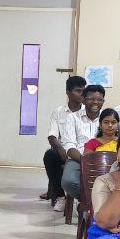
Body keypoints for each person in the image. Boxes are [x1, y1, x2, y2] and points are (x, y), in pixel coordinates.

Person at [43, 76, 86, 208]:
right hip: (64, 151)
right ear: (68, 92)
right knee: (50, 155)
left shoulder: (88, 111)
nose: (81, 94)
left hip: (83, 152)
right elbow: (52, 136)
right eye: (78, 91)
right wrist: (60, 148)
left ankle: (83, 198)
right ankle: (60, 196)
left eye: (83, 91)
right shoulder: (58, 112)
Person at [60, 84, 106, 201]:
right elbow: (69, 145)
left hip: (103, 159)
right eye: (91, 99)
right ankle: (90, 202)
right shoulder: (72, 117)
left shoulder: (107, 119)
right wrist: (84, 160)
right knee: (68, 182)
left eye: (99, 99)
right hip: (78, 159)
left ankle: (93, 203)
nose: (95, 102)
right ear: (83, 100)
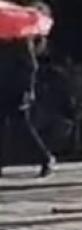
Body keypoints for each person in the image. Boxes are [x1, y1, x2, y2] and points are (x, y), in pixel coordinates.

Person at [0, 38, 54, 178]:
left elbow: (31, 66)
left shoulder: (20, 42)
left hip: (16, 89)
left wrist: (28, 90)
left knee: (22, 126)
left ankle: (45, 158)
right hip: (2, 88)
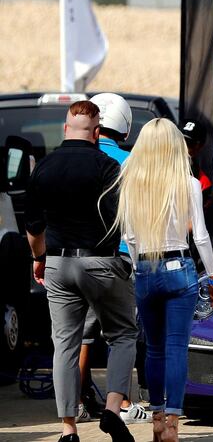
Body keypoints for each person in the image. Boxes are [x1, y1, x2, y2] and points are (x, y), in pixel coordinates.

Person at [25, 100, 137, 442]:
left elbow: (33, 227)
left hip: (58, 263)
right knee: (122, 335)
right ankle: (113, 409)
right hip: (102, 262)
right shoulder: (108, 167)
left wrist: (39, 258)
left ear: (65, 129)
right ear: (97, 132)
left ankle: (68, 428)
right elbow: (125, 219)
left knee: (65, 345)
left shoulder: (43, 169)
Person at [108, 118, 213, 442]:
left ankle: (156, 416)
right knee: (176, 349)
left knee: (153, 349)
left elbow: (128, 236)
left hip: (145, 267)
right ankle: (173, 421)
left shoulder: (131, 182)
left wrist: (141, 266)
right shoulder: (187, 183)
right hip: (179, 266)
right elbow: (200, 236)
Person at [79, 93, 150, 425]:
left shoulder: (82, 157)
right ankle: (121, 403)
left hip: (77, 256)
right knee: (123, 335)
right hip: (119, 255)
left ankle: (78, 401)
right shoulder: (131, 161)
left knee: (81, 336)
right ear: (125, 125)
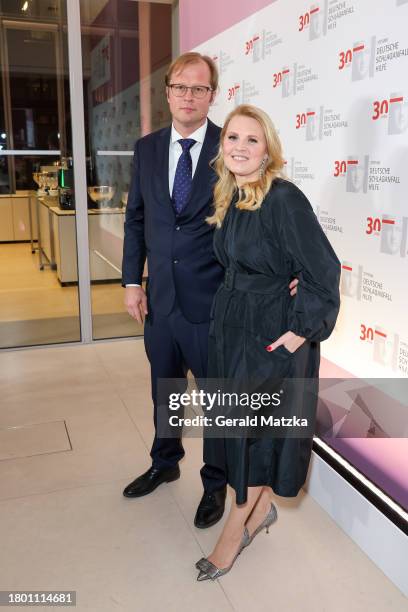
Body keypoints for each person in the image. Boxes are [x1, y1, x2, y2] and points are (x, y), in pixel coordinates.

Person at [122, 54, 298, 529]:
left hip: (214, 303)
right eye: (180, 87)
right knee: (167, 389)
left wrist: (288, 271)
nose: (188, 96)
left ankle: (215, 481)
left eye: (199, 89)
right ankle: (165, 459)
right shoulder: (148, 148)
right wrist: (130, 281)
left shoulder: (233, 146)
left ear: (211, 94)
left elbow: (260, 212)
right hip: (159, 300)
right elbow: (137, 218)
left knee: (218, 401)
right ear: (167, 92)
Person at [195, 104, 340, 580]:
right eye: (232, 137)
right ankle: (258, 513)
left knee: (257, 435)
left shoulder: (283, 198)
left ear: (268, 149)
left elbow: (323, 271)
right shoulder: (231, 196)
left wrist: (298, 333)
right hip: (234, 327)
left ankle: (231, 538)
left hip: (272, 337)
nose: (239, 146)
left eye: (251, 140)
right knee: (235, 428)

■ About this task: What is the number of lines in the data that contain "elbow"? Write that number and nothing else.

■ Reply: 10